SUPPLIED MATERIAL →
- Opening Delimiter -

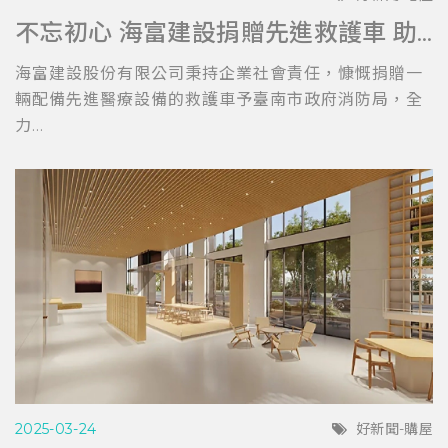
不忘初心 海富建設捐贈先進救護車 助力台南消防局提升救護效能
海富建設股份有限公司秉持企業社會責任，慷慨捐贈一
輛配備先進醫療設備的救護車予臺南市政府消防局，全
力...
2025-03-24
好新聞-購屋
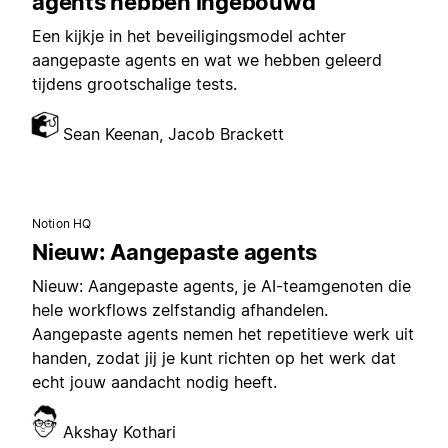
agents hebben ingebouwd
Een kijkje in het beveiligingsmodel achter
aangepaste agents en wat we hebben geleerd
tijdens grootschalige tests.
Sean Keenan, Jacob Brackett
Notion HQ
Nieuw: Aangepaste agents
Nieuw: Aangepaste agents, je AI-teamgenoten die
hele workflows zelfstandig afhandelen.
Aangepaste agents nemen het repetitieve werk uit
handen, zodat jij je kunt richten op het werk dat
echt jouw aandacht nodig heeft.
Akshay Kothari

- Closing Delimiter -

WORK ITEM →
Copy all the records above exactly, but leave out the pictures.

EXPECTED ANSWER →
不忘初心 海富建設捐贈先進救護車 助力台南消防局提升救護效能
海富建設股份有限公司秉持企業社會責任，慷慨捐贈一
輛配備先進醫療設備的救護車予臺南市政府消防局，全
力...
2025-03-24
好新聞-購屋
agents hebben ingebouwd
Een kijkje in het beveiligingsmodel achter
aangepaste agents en wat we hebben geleerd
tijdens grootschalige tests.
Sean Keenan, Jacob Brackett
Notion HQ
Nieuw: Aangepaste agents
Nieuw: Aangepaste agents, je AI-teamgenoten die
hele workflows zelfstandig afhandelen.
Aangepaste agents nemen het repetitieve werk uit
handen, zodat jij je kunt richten op het werk dat
echt jouw aandacht nodig heeft.
Akshay Kothari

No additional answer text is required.